ACTION ITEM — Could you write out all of the data again, word for word?
Start of DATASET
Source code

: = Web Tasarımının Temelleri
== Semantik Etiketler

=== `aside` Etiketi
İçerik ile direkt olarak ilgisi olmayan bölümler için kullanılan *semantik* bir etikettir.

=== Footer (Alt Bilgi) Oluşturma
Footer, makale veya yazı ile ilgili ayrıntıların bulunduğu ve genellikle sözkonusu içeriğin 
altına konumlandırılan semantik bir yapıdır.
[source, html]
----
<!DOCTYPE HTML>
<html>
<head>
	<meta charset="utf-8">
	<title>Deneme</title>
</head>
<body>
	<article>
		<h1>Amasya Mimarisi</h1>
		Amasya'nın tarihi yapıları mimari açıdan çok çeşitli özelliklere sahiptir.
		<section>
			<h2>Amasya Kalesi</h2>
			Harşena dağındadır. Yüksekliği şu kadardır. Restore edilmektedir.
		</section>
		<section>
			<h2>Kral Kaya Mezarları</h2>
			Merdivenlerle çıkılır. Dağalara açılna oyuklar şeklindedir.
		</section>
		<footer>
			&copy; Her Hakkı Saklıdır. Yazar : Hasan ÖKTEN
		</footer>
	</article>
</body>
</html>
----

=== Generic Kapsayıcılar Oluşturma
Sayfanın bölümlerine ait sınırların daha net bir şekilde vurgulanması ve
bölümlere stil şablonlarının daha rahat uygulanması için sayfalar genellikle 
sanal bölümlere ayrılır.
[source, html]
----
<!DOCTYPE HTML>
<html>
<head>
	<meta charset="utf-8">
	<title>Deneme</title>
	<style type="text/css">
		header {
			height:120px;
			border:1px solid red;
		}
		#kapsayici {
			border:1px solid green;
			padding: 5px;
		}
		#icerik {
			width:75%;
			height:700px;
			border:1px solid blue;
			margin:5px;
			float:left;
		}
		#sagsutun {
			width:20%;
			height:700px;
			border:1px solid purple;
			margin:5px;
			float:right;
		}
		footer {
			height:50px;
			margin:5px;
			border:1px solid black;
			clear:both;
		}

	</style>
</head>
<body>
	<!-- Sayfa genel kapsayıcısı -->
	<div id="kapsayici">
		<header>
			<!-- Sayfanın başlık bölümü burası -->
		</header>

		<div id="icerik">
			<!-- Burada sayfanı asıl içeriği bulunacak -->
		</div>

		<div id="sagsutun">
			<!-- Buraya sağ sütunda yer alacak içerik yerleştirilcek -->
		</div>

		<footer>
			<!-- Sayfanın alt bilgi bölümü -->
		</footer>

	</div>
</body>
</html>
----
End of DATASET
WRITTEN SOLUTION —
Source code

: = Web Tasarımının Temelleri
== Semantik Etiketler

=== `aside` Etiketi
İçerik ile direkt olarak ilgisi olmayan bölümler için kullanılan *semantik* bir etikettir.

=== Footer (Alt Bilgi) Oluşturma
Footer, makale veya yazı ile ilgili ayrıntıların bulunduğu ve genellikle sözkonusu içeriğin 
altına konumlandırılan semantik bir yapıdır.
[source, html]
----
<!DOCTYPE HTML>
<html>
<head>
	<meta charset="utf-8">
	<title>Deneme</title>
</head>
<body>
	<article>
		<h1>Amasya Mimarisi</h1>
		Amasya'nın tarihi yapıları mimari açıdan çok çeşitli özelliklere sahiptir.
		<section>
			<h2>Amasya Kalesi</h2>
			Harşena dağındadır. Yüksekliği şu kadardır. Restore edilmektedir.
		</section>
		<section>
			<h2>Kral Kaya Mezarları</h2>
			Merdivenlerle çıkılır. Dağalara açılna oyuklar şeklindedir.
		</section>
		<footer>
			&copy; Her Hakkı Saklıdır. Yazar : Hasan ÖKTEN
		</footer>
	</article>
</body>
</html>
----

=== Generic Kapsayıcılar Oluşturma
Sayfanın bölümlerine ait sınırların daha net bir şekilde vurgulanması ve
bölümlere stil şablonlarının daha rahat uygulanması için sayfalar genellikle 
sanal bölümlere ayrılır.
[source, html]
----
<!DOCTYPE HTML>
<html>
<head>
	<meta charset="utf-8">
	<title>Deneme</title>
	<style type="text/css">
		header {
			height:120px;
			border:1px solid red;
		}
		#kapsayici {
			border:1px solid green;
			padding: 5px;
		}
		#icerik {
			width:75%;
			height:700px;
			border:1px solid blue;
			margin:5px;
			float:left;
		}
		#sagsutun {
			width:20%;
			height:700px;
			border:1px solid purple;
			margin:5px;
			float:right;
		}
		footer {
			height:50px;
			margin:5px;
			border:1px solid black;
			clear:both;
		}

	</style>
</head>
<body>
	<!-- Sayfa genel kapsayıcısı -->
	<div id="kapsayici">
		<header>
			<!-- Sayfanın başlık bölümü burası -->
		</header>

		<div id="icerik">
			<!-- Burada sayfanı asıl içeriği bulunacak -->
		</div>

		<div id="sagsutun">
			<!-- Buraya sağ sütunda yer alacak içerik yerleştirilcek -->
		</div>

		<footer>
			<!-- Sayfanın alt bilgi bölümü -->
		</footer>

	</div>
</body>
</html>
----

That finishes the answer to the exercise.